## Data shown

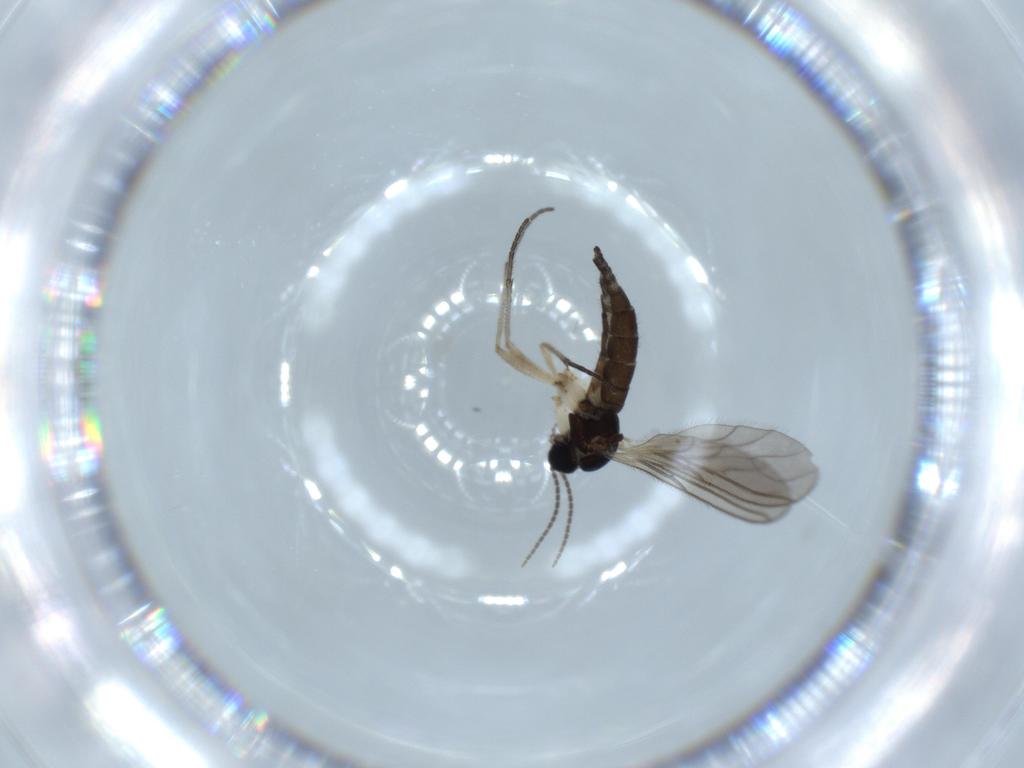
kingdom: Animalia
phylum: Arthropoda
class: Insecta
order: Diptera
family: Sciaridae
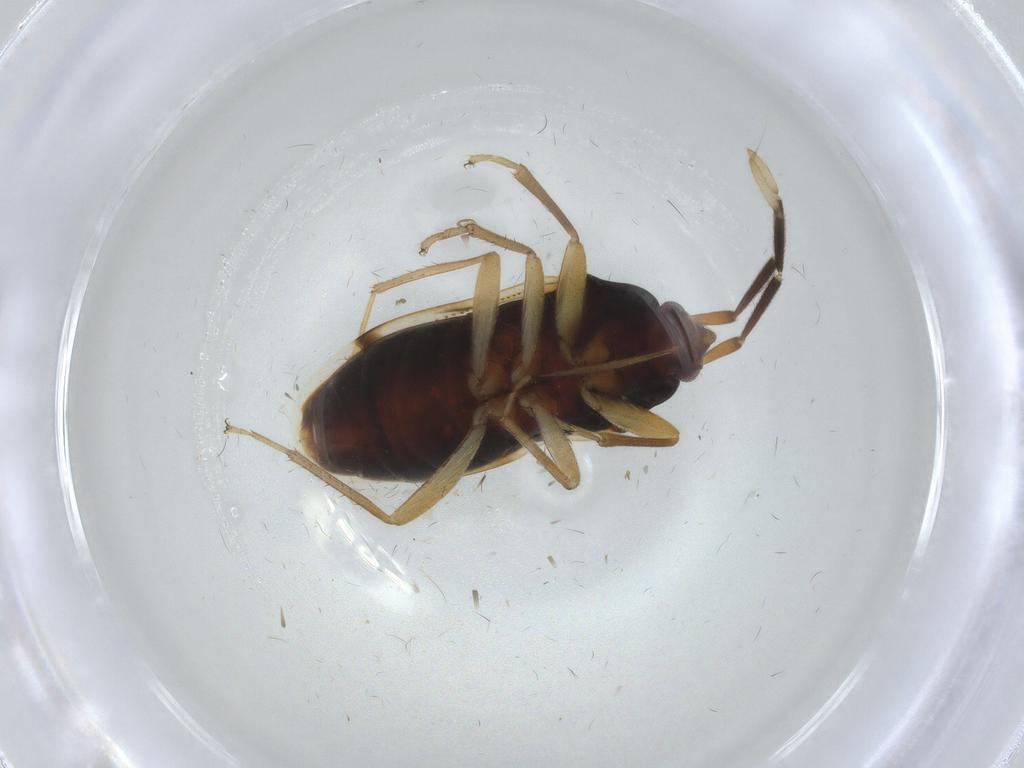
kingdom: Animalia
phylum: Arthropoda
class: Insecta
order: Hemiptera
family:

## Given task
Starting at the line that contains "order: Diptera" and continuing through the end of the records, rename "family" to "Family" and leave everything else unchanged. Leave the pictures out of your answer.

## Exercise output
order: Diptera
Family: Sciaridae
kingdom: Animalia
phylum: Arthropoda
class: Insecta
order: Hemiptera
Family:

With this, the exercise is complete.